Caso a família ou os profissionais da escola detectem algumas dessas características na criança, deve evitar o senso comum em torno do mito da “preguiça” e procurar orientação profissional especializada para, através de um trabalho individualizado, buscar as causas dessas dificuldades, a fim de que sejam traçadas intervenções psicopedagógicas, visando sanar as dificuldades apontadas. É importante destacar que não se pode entender um processo de aprendizagem analisando somente o “aprendente” sem recorrer ao “ensinante”, muito menos diagnosticar um problema de aprendizagem sem recorrer à instituição escolar, pois, no diagnóstico de um problema, é necessário analisar o todo, atentando para os diversos fatores que intervêm no processo de ensino-aprendizagem.

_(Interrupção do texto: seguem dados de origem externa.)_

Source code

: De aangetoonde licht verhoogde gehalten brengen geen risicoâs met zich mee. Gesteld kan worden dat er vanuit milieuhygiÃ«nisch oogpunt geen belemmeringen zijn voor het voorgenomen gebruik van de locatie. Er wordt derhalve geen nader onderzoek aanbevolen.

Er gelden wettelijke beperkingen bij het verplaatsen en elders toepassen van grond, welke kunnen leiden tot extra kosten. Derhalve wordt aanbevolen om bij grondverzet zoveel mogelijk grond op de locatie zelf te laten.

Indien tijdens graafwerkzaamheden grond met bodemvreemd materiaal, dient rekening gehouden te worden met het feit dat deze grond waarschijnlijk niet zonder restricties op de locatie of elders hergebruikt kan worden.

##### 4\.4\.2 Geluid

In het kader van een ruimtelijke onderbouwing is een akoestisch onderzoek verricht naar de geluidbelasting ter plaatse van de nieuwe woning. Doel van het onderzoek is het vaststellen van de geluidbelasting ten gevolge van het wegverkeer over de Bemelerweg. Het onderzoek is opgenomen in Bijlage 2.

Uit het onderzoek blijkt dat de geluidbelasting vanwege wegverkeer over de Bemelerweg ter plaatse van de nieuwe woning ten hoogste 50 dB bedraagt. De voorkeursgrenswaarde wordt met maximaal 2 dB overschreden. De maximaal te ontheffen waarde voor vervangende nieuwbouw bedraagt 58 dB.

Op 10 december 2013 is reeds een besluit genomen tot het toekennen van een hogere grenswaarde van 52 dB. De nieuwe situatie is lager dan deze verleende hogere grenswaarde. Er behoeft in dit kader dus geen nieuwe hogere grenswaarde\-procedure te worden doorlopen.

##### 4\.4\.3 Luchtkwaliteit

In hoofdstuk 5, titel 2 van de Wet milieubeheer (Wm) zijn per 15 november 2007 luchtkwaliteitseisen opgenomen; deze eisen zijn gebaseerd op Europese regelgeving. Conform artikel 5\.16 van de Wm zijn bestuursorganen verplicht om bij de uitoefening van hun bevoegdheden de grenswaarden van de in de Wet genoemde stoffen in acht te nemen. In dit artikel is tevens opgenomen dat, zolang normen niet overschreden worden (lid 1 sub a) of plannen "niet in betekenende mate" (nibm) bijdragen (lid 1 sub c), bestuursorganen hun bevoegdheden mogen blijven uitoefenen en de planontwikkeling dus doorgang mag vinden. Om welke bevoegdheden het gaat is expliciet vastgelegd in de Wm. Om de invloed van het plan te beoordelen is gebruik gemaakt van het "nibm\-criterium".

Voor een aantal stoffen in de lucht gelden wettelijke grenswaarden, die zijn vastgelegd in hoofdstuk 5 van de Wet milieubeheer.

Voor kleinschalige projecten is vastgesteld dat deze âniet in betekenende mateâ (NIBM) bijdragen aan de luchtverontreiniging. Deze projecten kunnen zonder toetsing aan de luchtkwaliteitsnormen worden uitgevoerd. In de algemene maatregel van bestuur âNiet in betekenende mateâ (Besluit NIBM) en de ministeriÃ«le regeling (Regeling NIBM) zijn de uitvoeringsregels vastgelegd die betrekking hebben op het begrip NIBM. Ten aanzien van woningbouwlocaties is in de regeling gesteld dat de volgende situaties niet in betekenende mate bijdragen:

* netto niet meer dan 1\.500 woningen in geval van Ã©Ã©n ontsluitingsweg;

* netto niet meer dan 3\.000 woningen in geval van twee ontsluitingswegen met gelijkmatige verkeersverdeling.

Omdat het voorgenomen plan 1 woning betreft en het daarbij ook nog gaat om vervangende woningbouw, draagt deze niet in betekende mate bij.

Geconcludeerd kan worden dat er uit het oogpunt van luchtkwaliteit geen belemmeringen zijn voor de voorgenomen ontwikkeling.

Durante todo o processo de diagnóstico do sujeito, feito pelo terapeuta, as hipóteses do “não-aprender” ou o aprender com dificuldades vão sendo levantadas e irão sendo confirmadas ou não, havendo a suspeita ou confirmação de um desvio de aprendizagem. Com isso, o psicopedagogo identificará os possíveis problemas, com análises que englobam os diferentes aspectos que interferem no processo de aprendizagem, com o intuito de reelaborá-lo e ajudar a desenvolver no sujeito o prazer de aprender, propiciando condições para que ele se enxergue como sujeito-autor de sua produção e desenvolva sua autonomia. Somente assim, esse indivíduo conseguirá restaurar o vínculo estabelecido, enquanto sujeito, com o objeto de conhecimento.